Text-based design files
────────────────

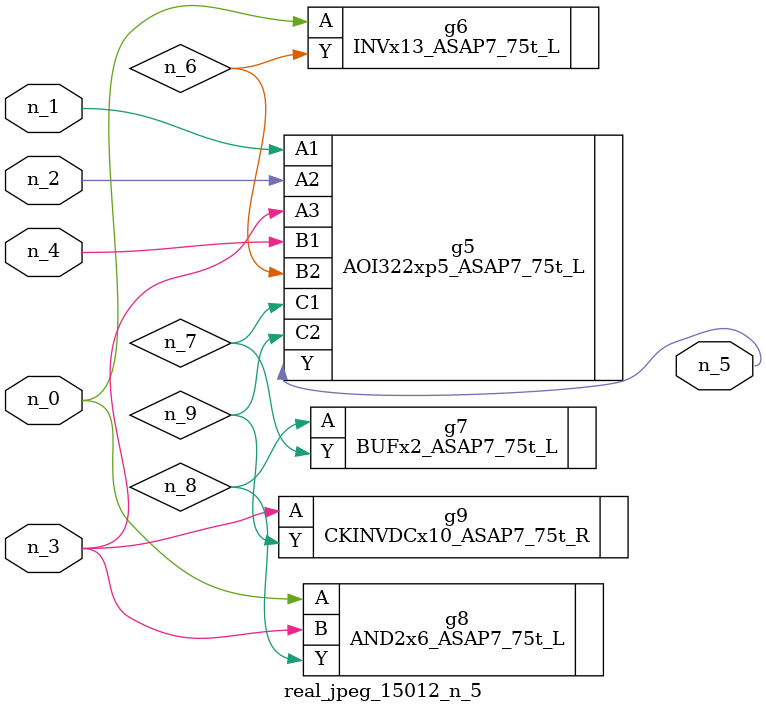
<source format=v>
module real_jpeg_15012_n_5 (n_4, n_0, n_1, n_2, n_3, n_5);

input n_4;
input n_0;
input n_1;
input n_2;
input n_3;

output n_5;

wire n_8;
wire n_6;
wire n_7;
wire n_9;

INVx13_ASAP7_75t_L g6 ( 
.A(n_0),
.Y(n_6)
);

AND2x6_ASAP7_75t_L g8 ( 
.A(n_0),
.B(n_3),
.Y(n_8)
);

AOI322xp5_ASAP7_75t_L g5 ( 
.A1(n_1),
.A2(n_2),
.A3(n_3),
.B1(n_4),
.B2(n_6),
.C1(n_7),
.C2(n_9),
.Y(n_5)
);

CKINVDCx10_ASAP7_75t_R g9 ( 
.A(n_3),
.Y(n_9)
);

BUFx2_ASAP7_75t_L g7 ( 
.A(n_8),
.Y(n_7)
);


endmodule
</source>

────────────────

Directive. Each record above needs to be transcribed word for word, with its pictures omitted.

Solution.
<source format=v>
module real_jpeg_15012_n_5 (n_4, n_0, n_1, n_2, n_3, n_5);

input n_4;
input n_0;
input n_1;
input n_2;
input n_3;

output n_5;

wire n_8;
wire n_6;
wire n_7;
wire n_9;

INVx13_ASAP7_75t_L g6 ( 
.A(n_0),
.Y(n_6)
);

AND2x6_ASAP7_75t_L g8 ( 
.A(n_0),
.B(n_3),
.Y(n_8)
);

AOI322xp5_ASAP7_75t_L g5 ( 
.A1(n_1),
.A2(n_2),
.A3(n_3),
.B1(n_4),
.B2(n_6),
.C1(n_7),
.C2(n_9),
.Y(n_5)
);

CKINVDCx10_ASAP7_75t_R g9 ( 
.A(n_3),
.Y(n_9)
);

BUFx2_ASAP7_75t_L g7 ( 
.A(n_8),
.Y(n_7)
);


endmodule
</source>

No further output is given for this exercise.